(Beginning of PROVIDED RECORDS)
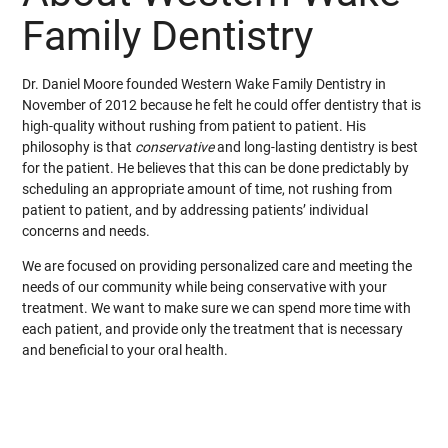
Family Dentistry
Dr. Daniel Moore founded Western Wake Family Dentistry in
November of 2012 because he felt he could offer dentistry that is
high-quality without rushing from patient to patient. His
philosophy is that
conservative
and long-lasting dentistry is best
for the patient. He believes that this can be done predictably by
scheduling an appropriate amount of time, not rushing from
patient to patient, and by addressing patients’ individual
concerns and needs.
We are focused on providing personalized care and meeting the
needs of our community while being conservative with your
treatment. We want to make sure we can spend more time with
each patient, and provide only the treatment that is necessary
and beneficial to your oral health.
(End of PROVIDED RECORDS)
[EXERCISE OBJECTIVE]
Return the whole listing exactly, minus its pictures.

[WRITTEN ANSWER]
Family Dentistry
Dr. Daniel Moore founded Western Wake Family Dentistry in
November of 2012 because he felt he could offer dentistry that is
high-quality without rushing from patient to patient. His
philosophy is that
conservative
and long-lasting dentistry is best
for the patient. He believes that this can be done predictably by
scheduling an appropriate amount of time, not rushing from
patient to patient, and by addressing patients’ individual
concerns and needs.
We are focused on providing personalized care and meeting the
needs of our community while being conservative with your
treatment. We want to make sure we can spend more time with
each patient, and provide only the treatment that is necessary
and beneficial to your oral health.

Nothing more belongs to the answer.